Quant à l’univers graphique de la com’ que l’on retrouve tant sur des affiches sauvages plaquées un peu partout dans le pays que sur le disque de la bande-son distribué par Universal, il est signé Sozyone, un artiste adepte du steet-art et de la culture graffiti, lui-même issu de la scène hip-hop bruxelloise. Enfin, une campagne de pub traditionnelle complète le dispositif.

"Tueurs" semble être né sous une bonne étoile. Le film a été présenté début septembre à la prestigieuse Mostra de Venise. Il a reçu de bonnes critiques dans la presse internationale, notamment dans Variety la bible du 7e Art à Hollywood, et a fait la couverture du "Film Français", le saint des saints pour les professionnels du cinéma hexagonal. Cerise sur le gâteau, par un curieux concours de circonstance, la "vraie" affaire des Tueurs du Brabant est ressortie en pleine campagne de promo du film.

Jacques-Henri Bronckart ne veut pas s’emballer. En Belgique, où le film sort dans une quarantaine de salles, il table prudemment sur 30.000 entrées. Mais en cas de succès, une spin-off sous forme de série télévisée pourrait être développée. Un projet d’ores et déjà à l’étude.

Critique |  N'est pas Michael Mann qui veut

"Tueurs" de François Troukens et  Jean-François Hensgens.
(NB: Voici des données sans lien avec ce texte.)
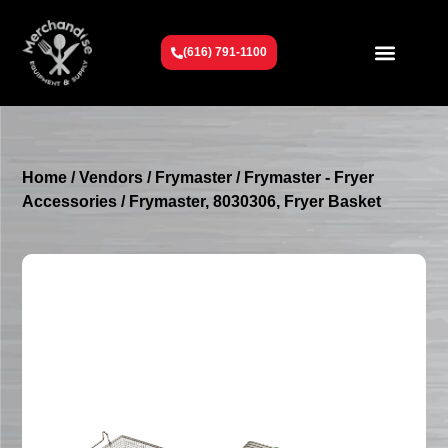
(616) 791-1100
Get To Know Us
Contact Us
Request a Quote
Home
/
Vendors
/
Frymaster
/
Frymaster - Fryer
Accessories
/ Frymaster, 8030306, Fryer Basket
Une journaliste se gare dans le parking sous-terrain d’un centre commercial. Elle attend son contact. Une mystérieuse Porsche vient se garer à proximité. Rien ne se produit, jusqu’à une déflagration terrible. Des hommes cagoulés, armes au poing, s’engouffrent dans la voiture et prennent la fuite. La journaliste erre au milieu des décombres et des gens désorientés, lorsque les cagoulés ressurgissent et la descendent de sang-froid. Avant de disparaître…

Comme tout bon polar, celui-ci surfe sur les poncifs: un braqueur au grand cœur (Gourmet), qui jure à sa bien-aimée (Coesens) que cette fois ce sera son dernier casse – oui le tout dernier, c’est juré. À ses côtés, une bande unie comme les doigts de la main, qui met au point des stratagèmes urbains pour attaquer des fourgons blindés. Face à eux un flic "vieux de la vieille" qui le connaît par cœur (Lanners)… Ça ne vous rappelle rien? Mais si, nous sommes dans un "Heat" à la sauce wallonne. Gourmet/De Niro va affronter Lan-ners/Pacino. Et pourquoi pas? Sauf que n’est pas Michael Mann qui veut. Il ne suffit pas d’avoir une histoire qui tienne, il faut aussi ses petites choses indicibles – une phrase, un regard, un geste – qui nous permettent de pénétrer l’âme des protagonistes et de se sentir chez soi dans leurs tourments, fussent-ils de l’ordre du braquage.

Troukens et son complice Hensgens nous offrent de très belles images, une vraie ambiance, une musique qui sonne, des décors solides, un contexte passionnant (les tueurs fous du Brabant), et des acteurs honnêtement dirigés. On attend toutefois un peu longtemps que la subtilité psychologique trouve sa voie au milieu des séquences de poursuite, de confrontation, de trahison. Certes, on manie ici l’archétype. Mais être efficace ne doit pas rendre simpliste. Le polar n’est-il pas aussi le lieu de la tragédie, celle où tout est déjà écrit d’avance en lettres de sang, et qui permet donc d’apprécier comment le héros négociera son chemin sans retour?